И все таки он явно ненормальный, решила про себя Донна. Тем временем новоявленный художник смотрелся в луковицу словно в зеркало и подкручивал кончики усов.

Она тяжело вздохнула. Этот недоумок возглавлял самую большую семью крупнейшего штата Америки. А в это время здесь в Нью-Йорке дюжина семей постоянно воевала за контроль над каждой улицей этого старого потрепанного города, полагаясь только на свой ум и изворотливость. Если глава семьи был придурком, то это говорило о многом.

– Я люблю вас, – беспрерывно повторял он.

– Вам, наверное, приходилось слышать, что тело моего покойного мужа еще не успело остыть в своей могиле?

– Это известно всем, – льстиво заявил Сальваторе.

– И вы думаете, что вам удастся его заменить? – продолжала упорствовать Донна.

Сальваторе Даллас, подчеркивая важность момента, слегка откашлялся.

– Крестный отец был... он был... – Сальваторе задумался.

– Он был дерьмом, – закончила за него Донна.

– Что? – не расслышал ее гость.

Мадонна миа! Неужели этот идиот простых слов не понимает.

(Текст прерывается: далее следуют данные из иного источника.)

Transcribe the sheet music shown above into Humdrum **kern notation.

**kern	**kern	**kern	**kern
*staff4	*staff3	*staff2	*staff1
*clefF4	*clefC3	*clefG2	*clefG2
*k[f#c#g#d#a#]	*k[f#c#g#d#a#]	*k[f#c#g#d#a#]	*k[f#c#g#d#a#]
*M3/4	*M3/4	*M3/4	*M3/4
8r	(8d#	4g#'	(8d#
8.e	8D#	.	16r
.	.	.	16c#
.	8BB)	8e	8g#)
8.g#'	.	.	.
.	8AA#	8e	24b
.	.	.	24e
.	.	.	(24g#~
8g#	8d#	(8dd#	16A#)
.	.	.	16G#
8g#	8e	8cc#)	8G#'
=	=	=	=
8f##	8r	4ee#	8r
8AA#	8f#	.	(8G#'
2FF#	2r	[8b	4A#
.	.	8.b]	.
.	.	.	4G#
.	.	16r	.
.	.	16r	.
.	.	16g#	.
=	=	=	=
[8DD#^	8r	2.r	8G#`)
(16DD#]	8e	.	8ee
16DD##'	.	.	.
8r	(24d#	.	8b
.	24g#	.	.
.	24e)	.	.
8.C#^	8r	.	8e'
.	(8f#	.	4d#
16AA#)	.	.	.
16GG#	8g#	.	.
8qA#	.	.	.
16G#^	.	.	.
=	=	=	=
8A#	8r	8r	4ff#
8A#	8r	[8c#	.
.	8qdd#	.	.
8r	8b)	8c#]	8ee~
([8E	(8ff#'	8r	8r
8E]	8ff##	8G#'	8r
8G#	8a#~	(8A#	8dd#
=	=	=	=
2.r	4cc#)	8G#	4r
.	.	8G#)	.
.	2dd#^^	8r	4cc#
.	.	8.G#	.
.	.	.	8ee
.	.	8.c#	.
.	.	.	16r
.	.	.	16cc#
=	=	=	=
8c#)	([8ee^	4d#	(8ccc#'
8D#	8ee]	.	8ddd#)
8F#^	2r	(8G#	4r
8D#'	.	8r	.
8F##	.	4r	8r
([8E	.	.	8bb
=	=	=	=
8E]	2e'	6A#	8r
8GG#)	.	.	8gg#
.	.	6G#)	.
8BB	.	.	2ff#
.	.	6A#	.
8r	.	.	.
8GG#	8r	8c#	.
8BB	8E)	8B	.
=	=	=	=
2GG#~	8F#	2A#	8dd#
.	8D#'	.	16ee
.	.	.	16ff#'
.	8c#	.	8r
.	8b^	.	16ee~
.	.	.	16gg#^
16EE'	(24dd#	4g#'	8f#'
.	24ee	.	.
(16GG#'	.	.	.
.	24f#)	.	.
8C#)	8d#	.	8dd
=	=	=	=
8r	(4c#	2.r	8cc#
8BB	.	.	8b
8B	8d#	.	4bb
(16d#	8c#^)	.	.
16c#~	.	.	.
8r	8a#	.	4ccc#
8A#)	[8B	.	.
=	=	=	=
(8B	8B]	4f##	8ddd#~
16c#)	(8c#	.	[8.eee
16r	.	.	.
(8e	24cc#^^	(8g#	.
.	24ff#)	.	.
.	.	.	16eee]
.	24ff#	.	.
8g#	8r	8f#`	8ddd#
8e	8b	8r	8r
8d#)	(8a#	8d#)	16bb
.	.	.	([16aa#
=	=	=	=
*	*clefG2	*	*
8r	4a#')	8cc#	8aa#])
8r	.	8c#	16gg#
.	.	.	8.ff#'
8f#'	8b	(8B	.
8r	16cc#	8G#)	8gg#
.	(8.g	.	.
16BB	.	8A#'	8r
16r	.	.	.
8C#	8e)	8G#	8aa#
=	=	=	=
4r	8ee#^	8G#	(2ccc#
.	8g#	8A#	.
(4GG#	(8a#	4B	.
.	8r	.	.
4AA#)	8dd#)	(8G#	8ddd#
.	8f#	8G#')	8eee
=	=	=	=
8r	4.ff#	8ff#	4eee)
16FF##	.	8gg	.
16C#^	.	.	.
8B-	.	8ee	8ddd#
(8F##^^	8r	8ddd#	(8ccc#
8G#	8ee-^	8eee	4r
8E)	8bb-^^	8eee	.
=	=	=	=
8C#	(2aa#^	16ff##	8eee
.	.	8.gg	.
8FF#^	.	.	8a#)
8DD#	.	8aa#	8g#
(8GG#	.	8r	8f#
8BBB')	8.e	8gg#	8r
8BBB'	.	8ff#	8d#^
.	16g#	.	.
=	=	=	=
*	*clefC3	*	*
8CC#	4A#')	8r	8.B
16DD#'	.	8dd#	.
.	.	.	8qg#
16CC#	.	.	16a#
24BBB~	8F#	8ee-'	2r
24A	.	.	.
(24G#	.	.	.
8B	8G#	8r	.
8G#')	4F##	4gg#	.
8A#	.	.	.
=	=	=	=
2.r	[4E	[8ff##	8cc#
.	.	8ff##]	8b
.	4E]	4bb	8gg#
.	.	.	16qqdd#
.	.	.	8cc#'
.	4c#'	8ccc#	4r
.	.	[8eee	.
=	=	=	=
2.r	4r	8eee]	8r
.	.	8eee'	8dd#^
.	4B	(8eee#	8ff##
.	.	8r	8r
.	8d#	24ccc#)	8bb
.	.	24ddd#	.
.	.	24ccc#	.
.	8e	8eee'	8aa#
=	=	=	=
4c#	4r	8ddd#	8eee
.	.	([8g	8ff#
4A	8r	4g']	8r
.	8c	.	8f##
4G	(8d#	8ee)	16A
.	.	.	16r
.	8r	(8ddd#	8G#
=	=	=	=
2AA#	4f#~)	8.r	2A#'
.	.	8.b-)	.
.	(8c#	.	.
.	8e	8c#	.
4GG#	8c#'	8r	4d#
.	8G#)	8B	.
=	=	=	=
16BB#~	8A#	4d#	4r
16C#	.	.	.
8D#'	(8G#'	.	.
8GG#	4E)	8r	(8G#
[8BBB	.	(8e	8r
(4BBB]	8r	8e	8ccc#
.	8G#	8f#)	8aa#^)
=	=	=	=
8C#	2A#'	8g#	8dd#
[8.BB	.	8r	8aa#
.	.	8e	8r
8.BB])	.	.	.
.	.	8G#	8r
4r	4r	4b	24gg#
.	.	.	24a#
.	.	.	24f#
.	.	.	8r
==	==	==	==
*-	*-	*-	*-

– Мне трудно будет тебе объяснить значение этого слова, – уклончиво ответила она.

Сальваторе Даллас поднялся со стула.

– Если вам угодно, чтобы я стал таким же, то мне это по силам. Нет такой высокой горы, ни глубокой реки...

– Сядьте мистер Даллас, – сказала Донна. – С меня достаточно, что вы художник, так что оставим поэзию в покое.

Он сел.

– Вот и хорошо, – похвалила его Донна.

Сальваторе был явно польщен словами хозяйки.

– Так вы все-таки выйдите за меня замуж? – с надеждой спросил он.

От описания природы Техаса она почти чувствовала солоноватый привкус песка и пыли на губах. Дело там поставлено неплохо, если даже этот придурок справляется с обязанностями главы семьи. Конечно, ей придется избавиться от Сальваторе, как только она познакомится с его ближайшим окружением. Но Техас! Он был для нее таким далеким.